離婚を切り出すのは、多くの場合「女性」のほうだ。もちろん、妻が離婚という大きな決断に至るには、それまでに積もりに積もった様々な不満があるのだろう。しかし、最後に背中を押す「きっかけ」となるのは驚くほど理不尽な理由であることが少なくない。
今回、本誌は多くの「バツイチ中高年男性」に取材。突如妻から突きつけられた耳を疑うような「離婚理由」を集めた。
◆録画番組を消した
ハードディスクの録画番組を巡って離婚沙汰になってしまったのはA氏(63)だ。
「いつも妻は大河ドラマを見ないので、『真田丸』の録画は自分が見た後に消していました。するとある日妻に『私も大河見たいな。録画してあるんでしょ? 見せて』といわれて。消してしまったことを告げたら、『何で勝手に消すのよ! 一緒に見ようという気持ちはないの!?』と怒鳴られてしまった」
この夫婦、現在離婚協議中だという。
◆「通帳を見せて」という
現役時代は妻に家計を任せきりだったB氏(68)。定年後、老後資金が気になったので妻に「通帳を見せて」といったのが運の尽きだった。
「『私が家計をやりくりしているのを信じてくれないのね』といわれて離婚話に。皮肉にも、離婚の段になって初めて自分の財産を知りました」(B氏)
ここまで紹介してきたのは氷山の一角に過ぎない。理不尽な理由で“おひとり様”になってしまった男性はまだまだいる。

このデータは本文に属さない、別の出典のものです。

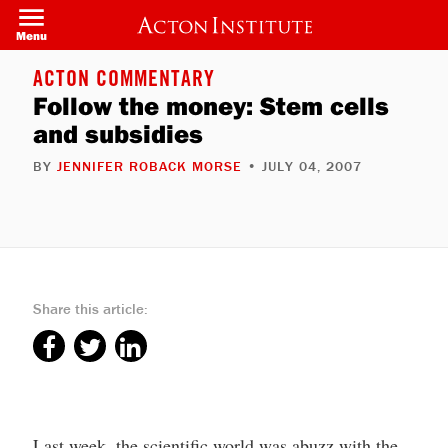
Skip
to
Menu
main
content
ACTON COMMENTARY
Follow the money: Stem cells
and subsidies
BY
JENNIFER ROBACK MORSE
• JULY 04, 2007
Share this article:
Last week, the scientific world was abuzz with the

彼らのようにならないために、我々が日頃から心掛けなければいけないことは何なのか。日本の夫婦・家族問題評論家の池内ひろ美氏はこうアドバイスする。
「定年になったからといって夫が生活習慣を変えるのはそう簡単ではありません。
大切なのは言葉で『ありがとう』ということです。プレゼントを贈るということなどではなく、掃除や洗濯など、何気ない日常生活の行動の際に感謝の言葉を口にすることが大切。そうすることで、行動が伴わなくとも、妻のイライラはかなり緩和されます」
勇気を持って妻に「ありがとう」と伝えることこそ幸せな夫婦生活を送るカギなのだ。